(Collected data entries)
= = = = = = =
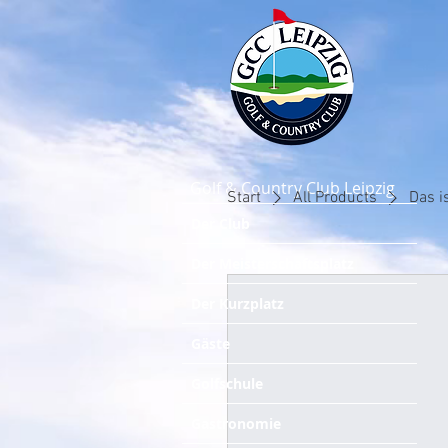
Golf & Country Club Leipzig
Start
All Products
Das i
Der Club
Der Meisterschaftsplatz
Der Kurzplatz
Gäste
Golfschule
Gastronomie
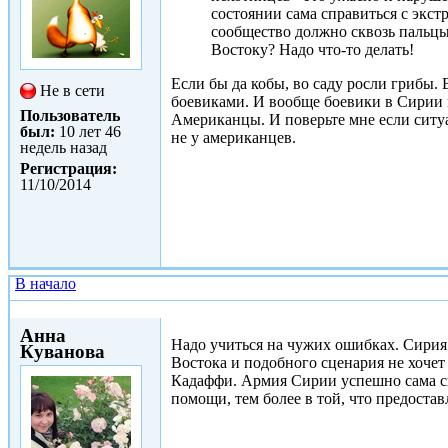
состоянии сама справиться с экс
сообщество должно сквозь пальцы
Востоку? Надо что-то делать!
Если бы да кобы, во саду росли грибы. 
Не в сети
боевиками. И вообще боевики в Сирии н
Пользователь
Американцы. И поверьте мне если ситу
был:
10 лет 46
не у американцев.
недель назад
Регистрация:
11/10/2014
В начало
Ср, 11/02/2015 - 17:57
Анна
Надо учиться на чужих ошибках. Сирия 
Куванова
Востока и подобного сценария не хочет 
Кадаффи. Армия Сирии успешно сама сп
помощи, тем более в той, что предостав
= = = = = = =
§ Problem to solve
Reproduce the lines above exactly, image-free.

§ Written response
Golf & Country Club Leipzig
Start
All Products
Das i
Der Club
Der Meisterschaftsplatz
Der Kurzplatz
Gäste
Golfschule
Gastronomie
состоянии сама справиться с экс
сообщество должно сквозь пальцы
Востоку? Надо что-то делать!
Если бы да кобы, во саду росли грибы. 
Не в сети
боевиками. И вообще боевики в Сирии н
Пользователь
Американцы. И поверьте мне если ситу
был:
10 лет 46
не у американцев.
недель назад
Регистрация:
11/10/2014
В начало
Ср, 11/02/2015 - 17:57
Анна
Надо учиться на чужих ошибках. Сирия 
Куванова
Востока и подобного сценария не хочет 
Кадаффи. Армия Сирии успешно сама сп
помощи, тем более в той, что предостав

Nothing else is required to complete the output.